A supplement for non-computer scientists reading Website Architecture Lezione 2: XML + XHTML.

This gives some focal points for the main PDF; that is to say, this is a supplement, not a replacement.

DTD (shorter) summary

All markup documents (in the languages we've seen: HTML, XML, XHTML) should have a declaration at the top that says which language it is and which tags to expect, the valid tag structures, etc. You can basically always copy & paste this declaration from a known good source (see the zip file of examples for this lesson). The exception would be if you're making your own XML format and you make a document which describes your custom grammar so that you can validate new XML documents and see if they conform. Rare, especially for non-computer scientists.

There are three different such declarations for HTML 4.01 and the same three for XHTML 1.0. You should generally use the "Strict" vairant of each, unless your web page uses frames. When you are copying & pasting, make sure you skim the cryptic-looking text and see that it's "Strict".

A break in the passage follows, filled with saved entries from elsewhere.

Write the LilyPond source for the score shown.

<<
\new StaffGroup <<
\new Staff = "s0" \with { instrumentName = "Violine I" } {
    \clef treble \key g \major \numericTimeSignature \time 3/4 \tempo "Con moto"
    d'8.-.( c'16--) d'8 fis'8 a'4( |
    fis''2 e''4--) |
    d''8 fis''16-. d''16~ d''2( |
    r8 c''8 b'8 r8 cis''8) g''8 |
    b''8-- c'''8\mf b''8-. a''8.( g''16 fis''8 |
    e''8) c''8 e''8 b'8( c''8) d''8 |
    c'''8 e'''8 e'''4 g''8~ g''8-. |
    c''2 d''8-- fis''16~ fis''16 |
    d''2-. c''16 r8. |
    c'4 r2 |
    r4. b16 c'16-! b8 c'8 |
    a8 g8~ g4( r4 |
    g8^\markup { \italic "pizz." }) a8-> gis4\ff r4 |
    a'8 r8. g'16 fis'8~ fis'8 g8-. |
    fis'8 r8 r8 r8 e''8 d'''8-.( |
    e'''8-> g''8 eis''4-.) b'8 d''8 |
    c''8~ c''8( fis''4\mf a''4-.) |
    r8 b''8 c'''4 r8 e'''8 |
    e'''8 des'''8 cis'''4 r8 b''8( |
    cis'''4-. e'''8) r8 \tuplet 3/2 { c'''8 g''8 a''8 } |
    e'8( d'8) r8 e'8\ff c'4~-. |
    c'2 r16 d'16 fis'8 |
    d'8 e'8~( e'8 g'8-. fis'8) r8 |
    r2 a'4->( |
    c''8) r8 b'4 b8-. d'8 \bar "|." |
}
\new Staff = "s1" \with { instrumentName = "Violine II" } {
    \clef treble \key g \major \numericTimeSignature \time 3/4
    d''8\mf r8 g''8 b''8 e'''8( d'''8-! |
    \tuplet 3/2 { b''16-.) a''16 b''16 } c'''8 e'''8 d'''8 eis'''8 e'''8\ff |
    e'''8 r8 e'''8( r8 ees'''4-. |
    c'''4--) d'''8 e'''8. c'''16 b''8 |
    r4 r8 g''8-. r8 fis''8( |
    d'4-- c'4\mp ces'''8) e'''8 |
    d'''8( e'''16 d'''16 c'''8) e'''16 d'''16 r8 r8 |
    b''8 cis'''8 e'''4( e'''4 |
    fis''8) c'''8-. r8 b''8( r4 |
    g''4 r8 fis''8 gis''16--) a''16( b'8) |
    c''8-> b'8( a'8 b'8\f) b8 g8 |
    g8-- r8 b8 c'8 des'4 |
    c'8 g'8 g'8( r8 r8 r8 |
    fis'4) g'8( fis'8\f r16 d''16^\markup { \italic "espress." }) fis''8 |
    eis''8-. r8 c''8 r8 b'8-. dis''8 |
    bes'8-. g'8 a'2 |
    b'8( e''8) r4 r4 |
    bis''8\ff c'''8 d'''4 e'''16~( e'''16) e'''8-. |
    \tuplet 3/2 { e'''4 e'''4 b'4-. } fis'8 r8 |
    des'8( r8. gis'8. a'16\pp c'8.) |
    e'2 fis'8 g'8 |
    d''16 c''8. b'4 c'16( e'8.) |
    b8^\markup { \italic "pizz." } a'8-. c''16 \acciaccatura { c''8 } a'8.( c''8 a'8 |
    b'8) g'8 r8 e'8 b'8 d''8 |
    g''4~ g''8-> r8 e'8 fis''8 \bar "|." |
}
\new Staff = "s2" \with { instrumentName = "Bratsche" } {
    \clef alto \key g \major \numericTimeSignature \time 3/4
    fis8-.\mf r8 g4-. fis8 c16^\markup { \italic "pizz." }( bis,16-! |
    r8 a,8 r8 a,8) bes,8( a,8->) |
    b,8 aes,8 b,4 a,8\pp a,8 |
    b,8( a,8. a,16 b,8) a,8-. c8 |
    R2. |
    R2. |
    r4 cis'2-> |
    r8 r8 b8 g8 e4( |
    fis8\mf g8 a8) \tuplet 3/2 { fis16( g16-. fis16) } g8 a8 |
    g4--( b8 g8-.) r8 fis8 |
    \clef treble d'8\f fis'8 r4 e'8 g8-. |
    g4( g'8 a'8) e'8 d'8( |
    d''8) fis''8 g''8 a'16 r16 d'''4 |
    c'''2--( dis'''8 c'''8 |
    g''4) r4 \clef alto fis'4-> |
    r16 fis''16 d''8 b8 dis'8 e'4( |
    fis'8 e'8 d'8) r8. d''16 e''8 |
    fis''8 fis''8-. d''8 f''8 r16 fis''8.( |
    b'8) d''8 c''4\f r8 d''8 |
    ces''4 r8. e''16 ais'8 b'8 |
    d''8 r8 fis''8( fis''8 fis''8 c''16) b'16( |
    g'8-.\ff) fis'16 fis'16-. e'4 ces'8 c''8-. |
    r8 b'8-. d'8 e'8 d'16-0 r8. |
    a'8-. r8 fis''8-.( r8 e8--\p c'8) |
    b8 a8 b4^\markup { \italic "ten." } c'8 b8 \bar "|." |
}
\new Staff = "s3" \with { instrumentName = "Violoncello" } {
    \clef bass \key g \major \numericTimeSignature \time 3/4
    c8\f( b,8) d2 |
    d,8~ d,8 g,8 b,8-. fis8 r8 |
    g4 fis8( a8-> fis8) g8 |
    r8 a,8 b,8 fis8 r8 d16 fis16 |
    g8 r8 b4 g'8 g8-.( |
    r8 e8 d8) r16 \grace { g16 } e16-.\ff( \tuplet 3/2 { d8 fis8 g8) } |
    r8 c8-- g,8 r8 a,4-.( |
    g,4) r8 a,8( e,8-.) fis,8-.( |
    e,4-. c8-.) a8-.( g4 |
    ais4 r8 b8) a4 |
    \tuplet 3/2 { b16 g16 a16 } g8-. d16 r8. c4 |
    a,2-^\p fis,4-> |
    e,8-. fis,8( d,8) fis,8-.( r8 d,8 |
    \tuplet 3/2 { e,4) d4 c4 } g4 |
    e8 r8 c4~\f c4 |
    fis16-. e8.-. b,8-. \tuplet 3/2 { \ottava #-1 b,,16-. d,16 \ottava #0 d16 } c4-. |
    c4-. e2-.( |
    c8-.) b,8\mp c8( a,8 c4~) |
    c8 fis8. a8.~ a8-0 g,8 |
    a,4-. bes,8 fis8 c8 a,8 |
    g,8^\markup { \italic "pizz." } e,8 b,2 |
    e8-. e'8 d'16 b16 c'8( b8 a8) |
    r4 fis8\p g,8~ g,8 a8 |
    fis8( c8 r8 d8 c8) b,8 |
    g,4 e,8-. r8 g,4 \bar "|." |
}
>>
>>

HTML grammar vs. XHTML grammar

Extensibility benefit of XHTML

XML documents can include other XML documents. Sometimes it is useful to take a seemingly unrelated XML format, like MathML, and embed it in a web page. This is fairly rare in websites but certainly not unheard of. This kind of design goal/constraint usually comes with others that are more complex, so it seems unlikely that you would be responsible for this type of job any time soon.

Economy benefit of XHTML

Since XHTML mandates a more regular/standarized grammar, it is easier for computers to read than HTML, at least slightly, and this is an advantage when "embedded computers" (smaller, often purpose-specific computers, such as in mobile devices) need to read (X)HTML documents. HTML has become a pretty messy language over the years, including especially backwards-compatibility with old versions of HTML, so the programs that read HTML tend to be fairly complicated. XHTML is a fresh start and programs which read XHTML can be written more easily and conservatively. XHTML is already preferred in some media such as eBooks.

Drawbacks of XHTML?

Not really, son. Can't be a slob, though.

Future directions & HTML5

HTML5 is on the horizon, and we will see it later in the course. HTML 4.01 and XHTML 1.0 are over ten years old, and HTML5 incorporates some features from both of them, such as the embedding of other XML. For your purposes in real life, making typical websites, you should probably be using HTML5, so the debate of HTML vs. XHTML at this point does not hold as much relevance as it would have three or five years ago; the answer is now pretty much to use HTML5. HTML5 is largely intuitive if you know HTML 4.01, so there is no problem in continuing on our current course.